Communauté méchante:
C'est une nouvelle invective du prophète. Si Michée parlait ainsi aujourd'hui, sa carrière d'ecclésiastique serait vite terminée. Mais Israël savait encaisser. Bien souvent, des prophètes durent payer cher leur témérité. Cependant on ne fit rien à Michée (Jérémie 26:16-18). Il faut aussi saluer l'honnêteté d'Israël qui nous a transmis ces livres prophétiques et a fait recopier et traduire des oracles qui fustigeaient et dénonçaient son infidélité avec tant de violence. Cette honnêteté est unique dans l'histoire! Sans doute peut-on y avoir le doigt de Dieu qui voulait que sa Parole subsiste jusqu'à la fin des temps. Mais ce n'en est pas moins une leçon d'humilité pour nous, et nous sommes appelés à nous demander sincèrement quels reproches les prophètes auraient à nous adresser, s'il vivaient au milieu de nous.
L'Eternel s'adresse à la ville:
Michée s'en prend à nouveau à la ville, à Jérusalem, symbole de corruption et de pollution, lieu géométrique de l'injustice, carrefour du péché, comme le sont généralement les grandes cités. Dieu va la châtier et justifie son jugement. Il dénonce une nouvelle fois la fraude et l'escroquerie. Les objets de cette malhonnêteté sont maudits par lui. C'est que le Seigneur se sent personnellement attaqué, quand les poids et les mesures sont truqués. Il est sali par cette tricherie. Quand poids et mesures sont faussés, on gagne impunément de l'argent sale, la société est pourrie et moribonde. L'injustice sociale est criante. Les riches s'enrichissent toujours davantage et appauvrissent continuellement les pauvres. C'est encore et toujours d'actualité, même si les moyens de tricher sont différents (taux d'intérêt trop bas ou trop hauts, spéculation, pots-de-vin, tricherie sur la qualité des produits, expropriation, corruption de fonctionnaires, faux et usage de faux, etc.). Le prophète aurait bien des choses à dire, s'il observait la génération présente, les seigneurs du pouvoir et de l'argent, qui souvent fréquentent l'Eglise et font profession d'être des chrétiens.

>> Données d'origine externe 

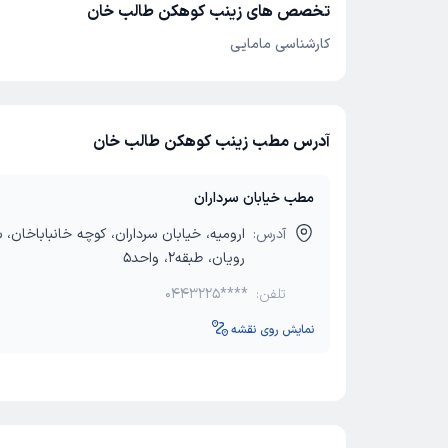
تخصص های زینب کوهکن طالب خان
کارشناسی مامایی
آدرس مطب زینب کوهکن طالب خان
مطب خیابان سرداران
آدرس:
ارومیه، خیابان سرداران، کوچه خانباباخان،
رویان، طبقه2، واحد5
تلفن:
0443225****
نمایش روی نقشه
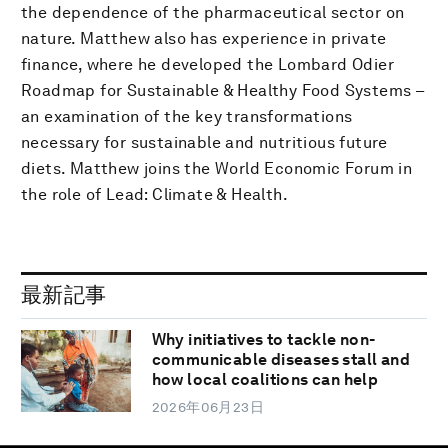
the dependence of the pharmaceutical sector on
nature. Matthew also has experience in private
finance, where he developed the Lombard Odier
Roadmap for Sustainable & Healthy Food Systems –
an examination of the key transformations
necessary for sustainable and nutritious future
diets. Matthew joins the World Economic Forum in
the role of Lead: Climate & Health.
最新記事
Why initiatives to tackle non-
communicable diseases stall and
how local coalitions can help
2026年06月23日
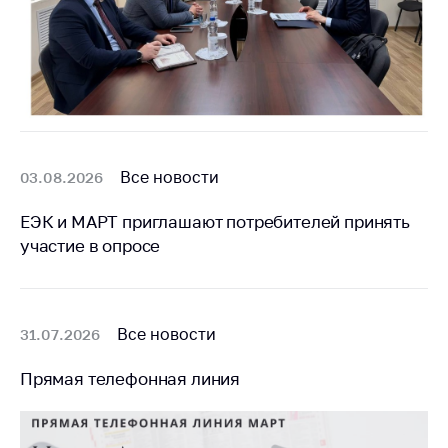
Важное на сайте
Сообщить о росте
цен
Ценообразование
на лекарственные
средства, изделия
медицинского
Все новости
03.08.2026
назначения и
медицинскую
ЕЭК и МАРТ приглашают потребителей принять
технику
участие в опросе
Решение Комиссии
по установлению
факта нарушения
(отсутствия)
Все новости
31.07.2026
нарушения
антимонопольного
Прямая телефонная линия
законодательства
Предостережения и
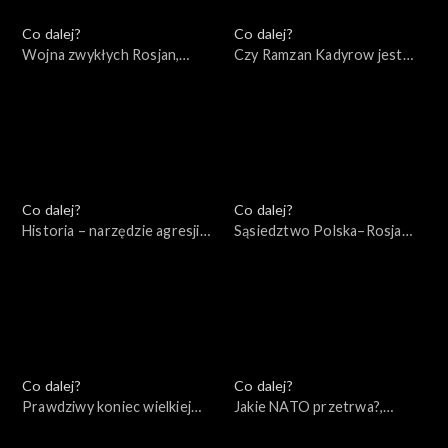
Co dalej?
Co dalej?
Wojna zwykłych Rosjan,
Czy Ramzan Kadyrow jest
14.05.2022
przyszłością Rosji?,
12.05.2022
Co dalej?
Co dalej?
Historia – narzędzie agresji
Sąsiedztwo Polska–Rosja
Rosji – wydanie specjalne,
(wokół książki Andrzeja
10.05.2022
Nowaka), 10.05.2022
Co dalej?
Co dalej?
Prawdziwy koniec wielkiej
Jakie NATO przetrwa?,
wojny, 07.05.2022
05.05.2022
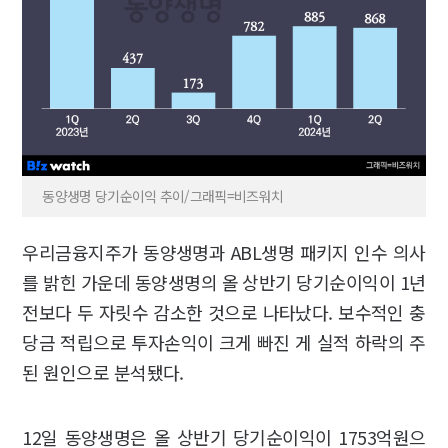
동양생명 당기순이익 추이/그래픽=비즈워치
우리금융지주가 동양생명과 ABL생명 패키지 인수 의사
를 밝힌 가운데 동양생명의 올 상반기 당기순이익이 1년
전보다 두 자릿수 감소한 것으로 나타났다. 보수적인 충
당금 적립으로 투자손익이 크게 빠진 게 실적 하락의 주
된 원인으로 분석됐다.
12일 동양생명은 올 상반기 당기순이익이 1753억원으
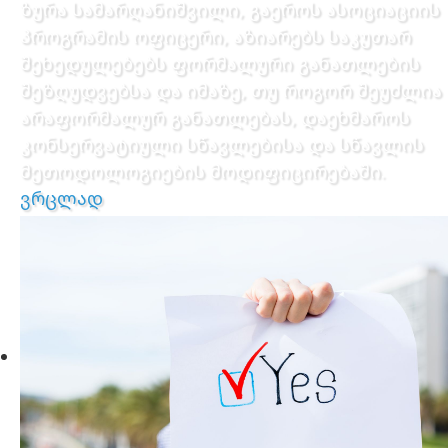
ზურა სამარღანიშვილი, გაეროს ასოციაციის
პროგრამის ოფიცერი, აზიარებს საკუთარ
შეხედულებებს ფორმალური განათლების
შეზღუდვებსა და იმაზე, თუ როგორ შეუძლია
არაფორმალურ განათლებას, დაეხმაროს
კონსერვატიული სწავლებისა და სწავლის
მეთოდოლოგიების მოდიფიცირებაში.
ვრცლად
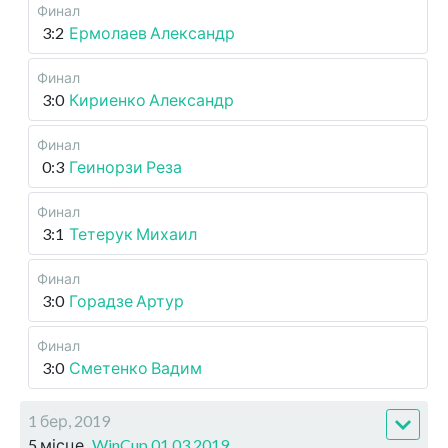
Финал
3:2
Ермолаев Александр
Финал
3:0
Кириенко Александр
Финал
0:3
Геинорзи Реза
Финал
3:1
Тетерук Михаил
Финал
3:0
Горадзе Артур
Финал
3:0
Сметенко Вадим
1 бер, 2019
5 місце
WinCup 01.03.2019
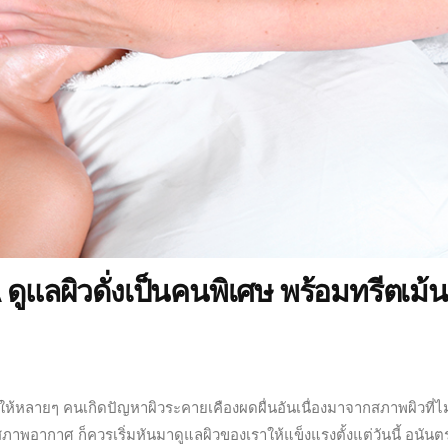
ลผิวดั่งเป็นคนพิเศษ พร้อมทรีตเม้น
ให้หลายๆ คนเกิดปัญหาผิวระคายเคืองผดผื่นอันเนื่องมาจากสภาพผิวที่ไม
ุกสภาพอากาศ ก็ควรเริ่มหันมาดูแลผิวของเราให้แข็งแรงตั้งแต่วันนี้ อนันต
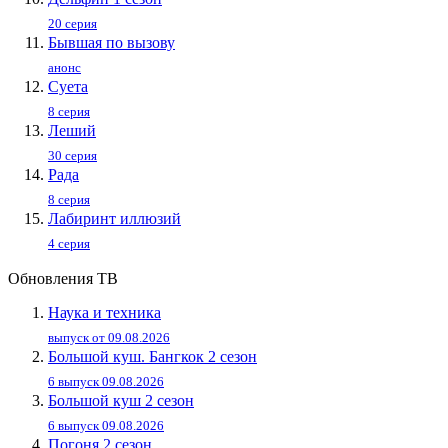
20 серия
Бывшая по вызову
анонс
Суета
8 серия
Леший
30 серия
Рада
8 серия
Лабиринт иллюзий
4 серия
Обновления ТВ
Наука и техника
выпуск от 09.08.2026
Большой куш. Бангкок 2 сезон
6 выпуск 09.08.2026
Большой куш 2 сезон
6 выпуск 09.08.2026
Погоня 2 сезон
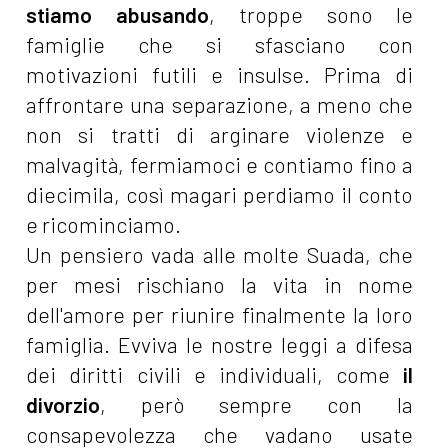
stiamo abusando
, troppe sono le
famiglie che si sfasciano con
motivazioni futili e insulse. Prima di
affrontare una separazione, a meno che
non si tratti di arginare violenze e
malvagità, fermiamoci e contiamo fino a
diecimila, così magari perdiamo il conto
e ricominciamo.
Un pensiero vada alle molte Suada, che
per mesi rischiano la vita in nome
dell'amore per riunire finalmente la loro
famiglia. Evviva le nostre leggi a difesa
dei diritti civili e individuali, come
il
divorzio
, però sempre con la
consapevolezza che vadano usate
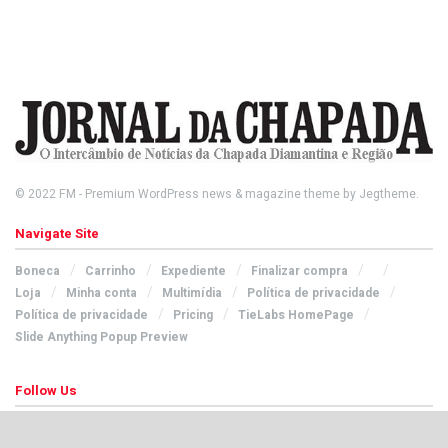
© 2022
FM
- Premium WordPress news & magazine theme by
Jegtheme
.
Navigate Site
Boneca
Carrinho
Expediente
Finalizar compra
Loja
Minha conta
Multimídia
Política de privacidade
Política de privacidade
Pricing
TieLabs HomePage
Slide Anything Popup Preview
Follow Us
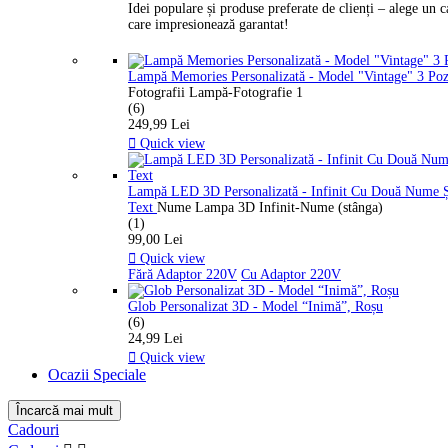
Idei populare și produse preferate de clienți – alege un 
care impresionează garantat!
Lampă Memories Personalizată - Model "Vintage" 3 Po
Fotografii Lampă-Fotografie 1
(6)
249,99 Lei

Quick view
Lampă LED 3D Personalizată - Infinit Cu Două Nume 
Text
Nume Lampa 3D Infinit-Nume (stânga)
(1)
99,00 Lei

Quick view
Fără Adaptor 220V
Cu Adaptor 220V
Glob Personalizat 3D - Model “Inimă”, Roșu
(6)
24,99 Lei

Quick view
Ocazii Speciale
Încarcă mai mult
Ștergeți filtrele
Cadouri
Categorii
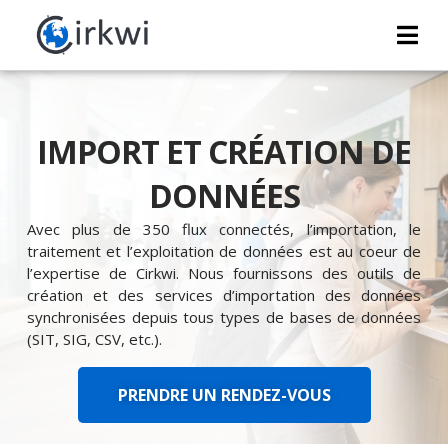
IMPORT ET CRÉATION DE
DONNÉES
Avec plus de 350 flux connectés, l’importation, le
traitement et l’exploitation de données est au coeur de
l’expertise de Cirkwi. Nous fournissons des outils de
création et des services d’importation des données
synchronisées depuis tous types de bases de données
(SIT, SIG, CSV, etc.).
PRENDRE UN RENDEZ-VOUS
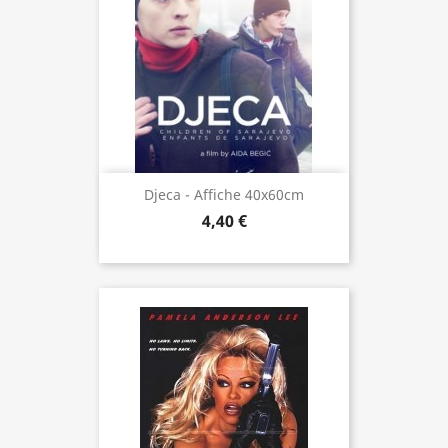
Djeca - Affiche 40x60cm
4,40 €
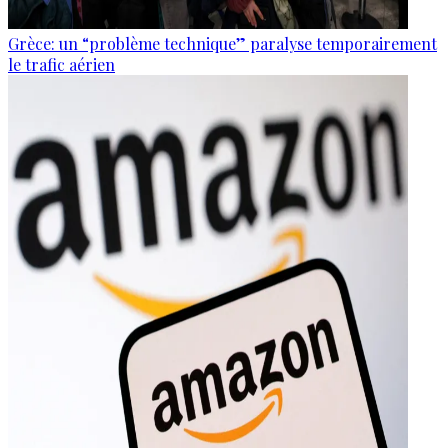
Grèce: un “problème technique” paralyse temporairement
le trafic aérien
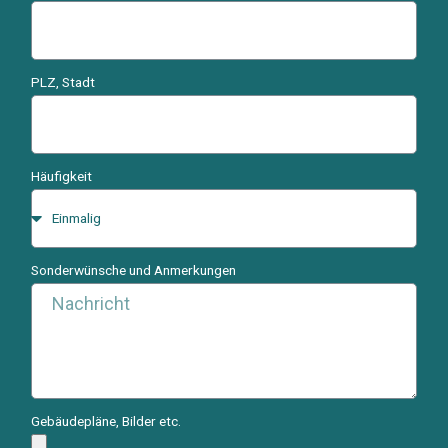
PLZ, Stadt
Häufigkeit
Sonderwünsche und Anmerkungen
Gebäudepläne, Bilder etc.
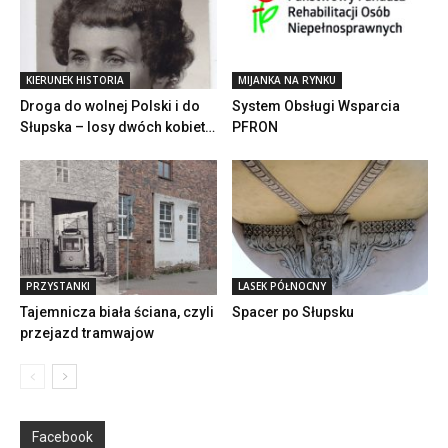
KIERUNEK HISTORIA
MIJANKA NA RYNKU
Droga do wolnej Polski i do
System Obsługi Wsparcia
Słupska – losy dwóch kobiet…
PFRON
PRZYSTANKI
LASEK PÓŁNOCNY
Tajemnicza biała ściana, czyli
Spacer po Słupsku
przejazd tramwajow
Facebook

Je vous frapperai jusqu'à vous en rendre malades:
Autre traduction possible: "Je suis malade de vous frapper". Michée a peut-être été à dessein ambivalent, faisant des jeux de mots pour rendre ses vérités plus percutantes. Dieu en tout cas procède à un étrange aveu: Il est seul responsable des malheureux de son peuple et, si notre traduction est correcte, déclare en souffrir lui-même. C'est à contre-coeur qu'il frappe, mais il doit le faire pour sauver son honneur et pour redresser et sauver son peuple. Il est vrai que Satan est responsable des malheurs des hommes, mais il "n'innocente" pas Dieu. Yahvé lui est supérieur, et il ne fait que ce qu'il l'autorise à faire (Job 1).
En matière d'injustice et de corruption, le Royaume du Sud ne vaut pas mieux que celui du Nord. On s'y livre aux mêmes péchés, commettant les crimes d'Omri et d'Achab (V.16). L'accusation a dû vexer terriblement les habitants de Jérusalem qui se croyaient plus pieux et plus justes que leurs compatriotes de Samarie. A faute égale, châtiment identique. Jérusalem sera détruite, et ses habitants deviendront la risée des nations.